Drug Development: Clinical Trials

Assuming that we can obtain the expected data before the clinical trial, we will prioritize the initiation of unregistered clinical trials(Non-IND) before registering for the formal clinical trial to reduce the research and development cost. In the non-IND phase, we will focus more on the efficacy of the treatment itself and the safety aspect. The subsequent clinical registration phase will be similar to that of other drugs: Stage I – pharmacology and human safety evaluation experiment, observation of human tolerance to drugs and pharmacokinetics, formulation of drug administration protocol; Stage II – Evaluation of drug efficacy and preliminary assessment of the efficacy and safety of the drug in patients; Stage III – Investigation with a larger group with longer follow-up time to evaluate the relationship between efficacy and risk, confirm the efficacy and safety of the treatment and assess its suitability for commercialization.

Because our therapy is a form of targeted gene therapy, we need to consider the target population and the unknown risks that gene therapy may bring.

During the clinical trial, we can use pharmacodynamic, genomic, and proteomic studies to evaluate the treatment efficacy to better select patients who can benefit from this treatment.

Finally, if all criteria have been met, we will commercialize our product and retail it as a novel treatment for cancer patients.

Safety Considerations

One safety consideration is the process of liposome encapsulation and modification, which may undesirably change the structure and property of the MPCs’ DNA. The regulation of the external alternating magnetic field's magnetic forces is also a safety issue we are seeking to address. Moreover, although this treatment doesn't have as many side effects as chemotherapy, we are still uncertain regarding the effects of it growing inside mammalian cells. Off-targeting may also occur, leading to therapeutical failure.

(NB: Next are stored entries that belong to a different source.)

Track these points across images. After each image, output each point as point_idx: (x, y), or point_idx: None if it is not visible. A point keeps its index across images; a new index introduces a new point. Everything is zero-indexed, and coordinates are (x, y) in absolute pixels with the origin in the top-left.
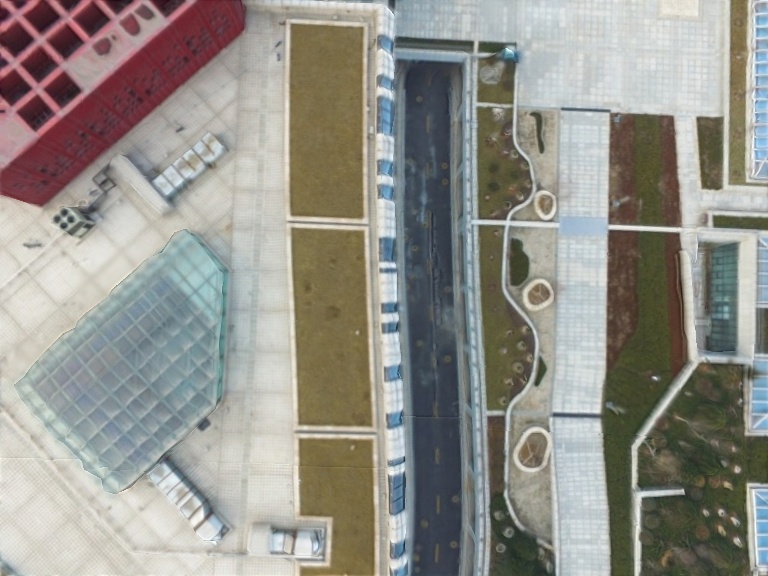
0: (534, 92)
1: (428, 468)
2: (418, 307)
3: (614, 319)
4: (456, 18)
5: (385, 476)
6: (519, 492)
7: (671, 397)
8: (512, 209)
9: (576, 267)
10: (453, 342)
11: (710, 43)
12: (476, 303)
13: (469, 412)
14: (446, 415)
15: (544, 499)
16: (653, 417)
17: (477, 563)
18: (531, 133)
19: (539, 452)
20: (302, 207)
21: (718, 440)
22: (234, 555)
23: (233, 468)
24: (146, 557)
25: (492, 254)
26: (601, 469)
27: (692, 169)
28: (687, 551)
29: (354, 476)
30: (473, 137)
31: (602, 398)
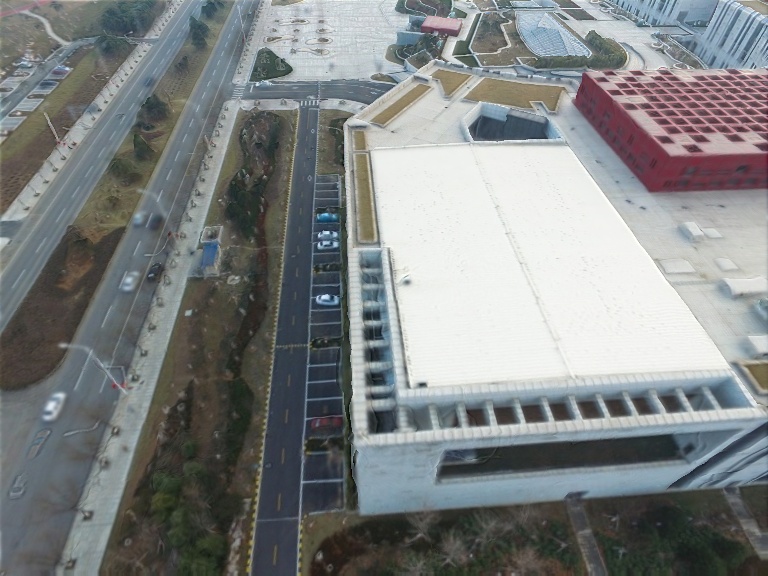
0: None
1: None
2: None
3: None
4: None
5: None
6: None
7: None
8: None
9: (587, 5)
10: None
11: None
12: None
13: None
14: None
15: None
16: None
17: None
18: None
19: None
20: None
21: None
22: None
23: None
24: None
25: None
26: None
27: None
28: None
29: None
30: None
31: None
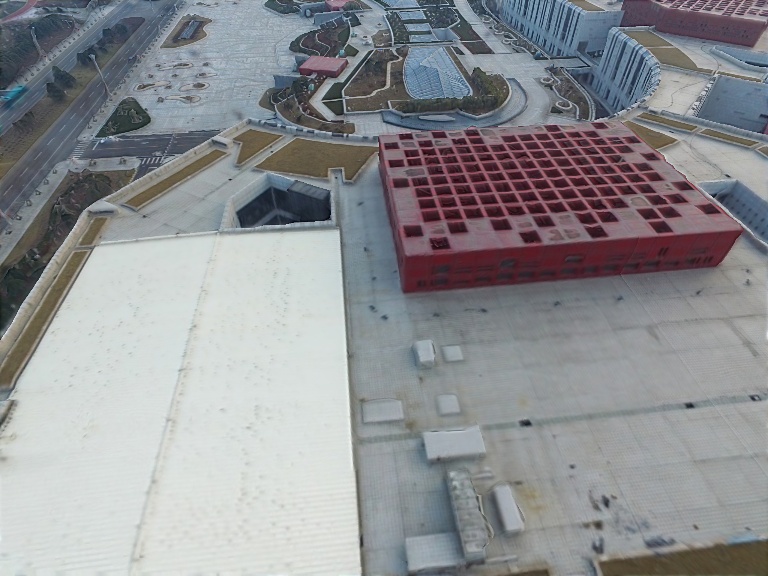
0: None
1: None
2: None
3: None
4: None
5: None
6: None
7: (453, 24)
8: None
9: None
10: None
11: None
12: None
13: None
14: None
15: None
16: None
17: None
18: None
19: None
20: (582, 0)
21: None
22: None
23: None
24: None
25: None
26: None
27: None
28: None
29: None
30: None
31: None
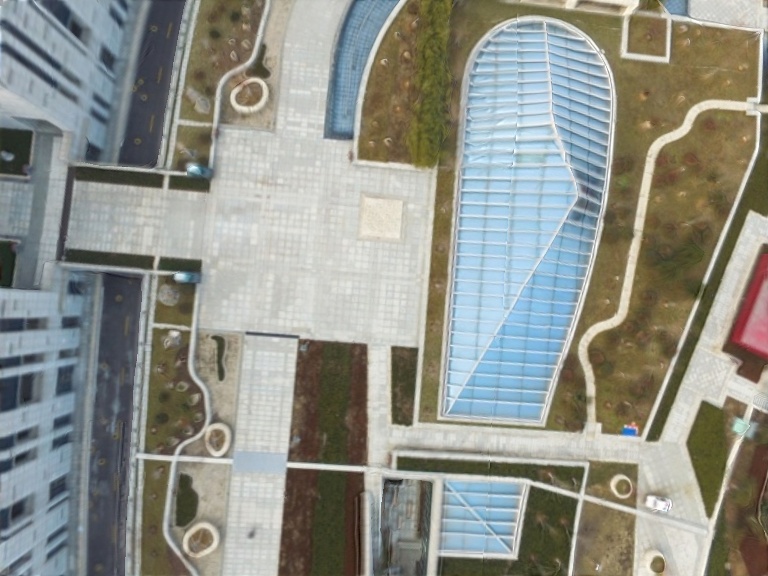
0: (217, 314)
1: None
2: (100, 528)
3: (287, 565)
4: (137, 230)
5: None
6: None
7: None
8: (181, 443)
9: (249, 507)
10: None
11: (411, 267)
12: (136, 545)
13: None
14: None
15: None
16: None
17: None
18: (212, 358)
19: None
20: None
21: None
22: None
23: None
24: None
25: (155, 492)
26: None
27: (383, 402)
28: None
29: None
30: (146, 361)
31: None
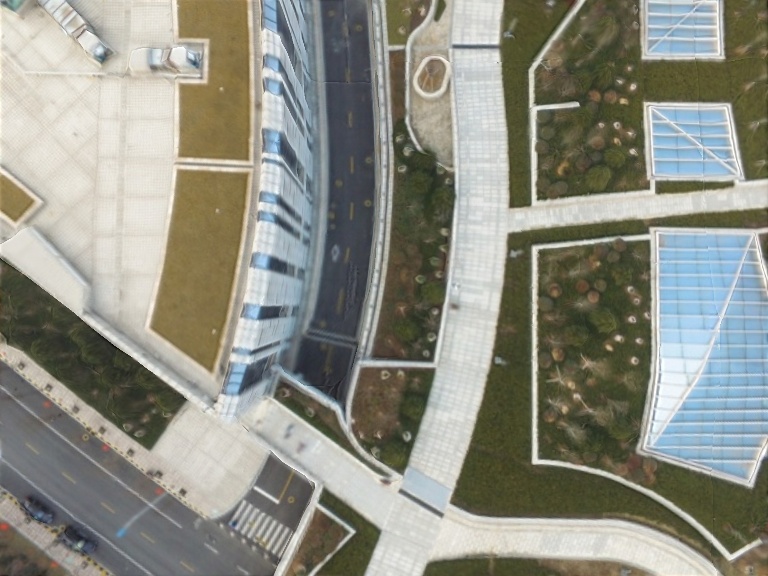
0: None
1: (342, 131)
2: None
3: None
4: None
5: (259, 1)
6: (421, 123)
7: (566, 21)
8: None
9: None
10: (364, 12)
11: None
12: None
13: None
14: (358, 80)
15: (446, 128)
16: (549, 41)
17: (381, 188)
18: None
19: (438, 77)
20: None
21: (614, 61)
22: (118, 78)
23: (117, 0)
24: (37, 82)
25: None
26: (500, 95)
27: None
28: (581, 156)
29: (229, 1)
30: None
31: (500, 29)
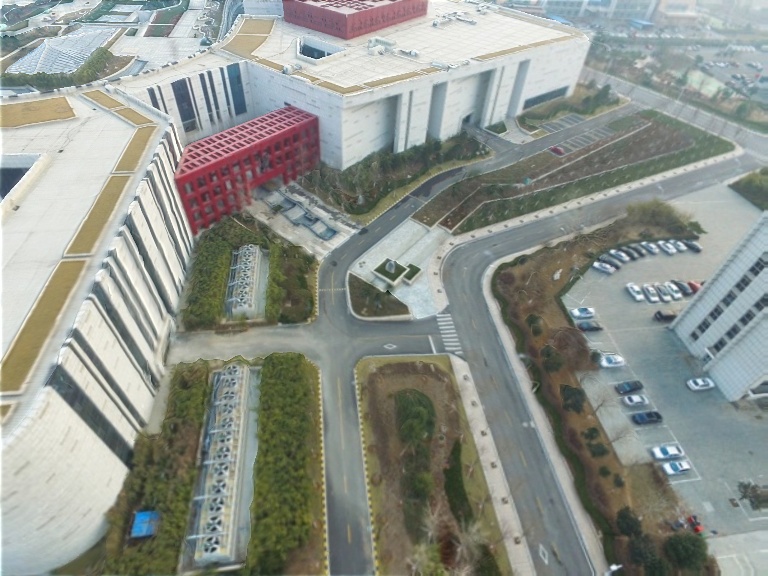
0: None
1: None
2: None
3: None
4: None
5: None
6: None
7: (165, 8)
8: None
9: None
10: None
11: None
12: None
13: (228, 18)
14: None
15: None
16: (172, 7)
17: None
18: (198, 36)
19: None
20: None
21: None
22: None
23: None
24: None
25: None
26: None
27: None
28: None
29: None
30: None
31: None
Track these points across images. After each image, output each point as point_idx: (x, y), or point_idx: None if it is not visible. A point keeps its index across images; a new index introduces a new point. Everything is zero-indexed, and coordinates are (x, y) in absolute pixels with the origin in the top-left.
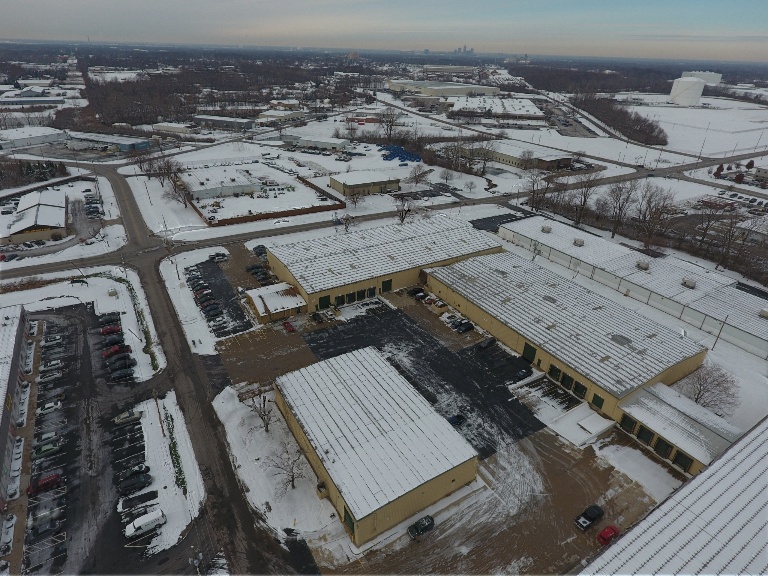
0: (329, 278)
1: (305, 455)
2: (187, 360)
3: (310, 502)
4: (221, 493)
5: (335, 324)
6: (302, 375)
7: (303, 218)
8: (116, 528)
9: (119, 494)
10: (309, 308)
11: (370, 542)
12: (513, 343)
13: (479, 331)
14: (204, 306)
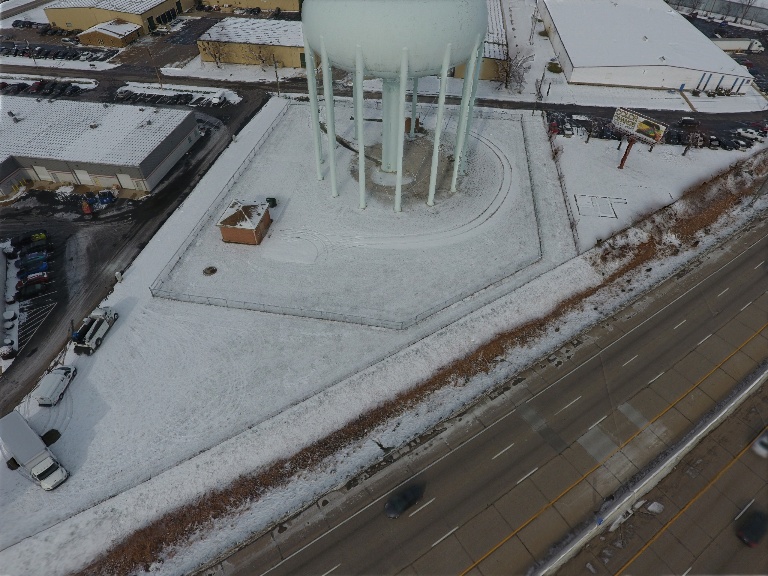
0: (139, 5)
1: (253, 64)
2: (105, 73)
3: (279, 70)
4: (234, 86)
5: (175, 33)
6: (211, 34)
7: (11, 2)
8: (205, 108)
9: (183, 104)
10: (145, 29)
11: (319, 66)
12: (290, 6)
13: (265, 11)
14: (54, 55)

This year, several cases of death caused by high-dose AAV gene therapy have been reported, stressing the importance of safety regarding gene therapy. Our project's liposome delivery system can also be hepatotoxic, so the dose safety assessment is critical in the following experiments.

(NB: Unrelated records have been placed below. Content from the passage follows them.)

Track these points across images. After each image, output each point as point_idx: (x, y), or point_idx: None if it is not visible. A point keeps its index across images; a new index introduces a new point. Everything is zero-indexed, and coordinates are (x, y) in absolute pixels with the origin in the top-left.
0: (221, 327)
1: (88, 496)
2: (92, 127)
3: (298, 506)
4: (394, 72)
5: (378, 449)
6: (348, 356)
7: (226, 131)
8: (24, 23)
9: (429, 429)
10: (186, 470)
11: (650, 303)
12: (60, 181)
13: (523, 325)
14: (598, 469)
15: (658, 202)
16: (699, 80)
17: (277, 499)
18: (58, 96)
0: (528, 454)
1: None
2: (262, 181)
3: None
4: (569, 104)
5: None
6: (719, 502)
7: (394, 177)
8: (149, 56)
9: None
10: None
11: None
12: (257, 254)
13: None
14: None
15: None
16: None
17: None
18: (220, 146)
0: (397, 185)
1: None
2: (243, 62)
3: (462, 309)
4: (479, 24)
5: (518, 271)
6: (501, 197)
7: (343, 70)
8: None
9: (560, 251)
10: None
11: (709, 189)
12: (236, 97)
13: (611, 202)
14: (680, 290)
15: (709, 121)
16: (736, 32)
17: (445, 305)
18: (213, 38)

One challenge is that it will take a long period to research and develop MPCs products, which will invest a lot of manpower and resources. Then, the production technologies – liposome creation and PEG modification – need to be improved. Quality control during production is also essential.

Another challenge that society and patients will have to face and deal with is the rapidly increasing costs of this new treatment. Also, in the process of mass production, the same challenges will arise. Hence, it is necessary to make an adequate clinical judgment to balance efficacy with costs.

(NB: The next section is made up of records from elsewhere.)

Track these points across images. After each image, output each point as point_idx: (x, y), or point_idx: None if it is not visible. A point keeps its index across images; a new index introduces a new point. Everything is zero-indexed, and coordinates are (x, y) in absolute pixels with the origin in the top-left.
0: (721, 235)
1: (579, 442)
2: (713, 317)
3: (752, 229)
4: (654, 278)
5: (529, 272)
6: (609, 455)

Finally, competition in this field is fierce, forcing us to accelerate our research and development process.


Firstly, we hope our product can be used in the clinical treatment of patients with NSCLC. Our strategy provides a feasible method for enhanced targeted therapy with minimal side effects and a triple targeted mechanism in our design.

Secondly, with this availability of different targeted therapies, tailored treatments must be administered according to the patient’s comorbidities and characteristics. In our design, the same magnetic protein sequence can be matched with different tumor-specific promoters, surface modifications, and the localized alternating magnetic field's location to target other types of cancers. Our product can be created based on tumor genetic profiles, making treatment selection for patients much more personal and practical.

In addition, many conventional therapies can be combined with magneto-hyperthermia schedules, and the combination can bring more therapeutic effectiveness into clinical practice.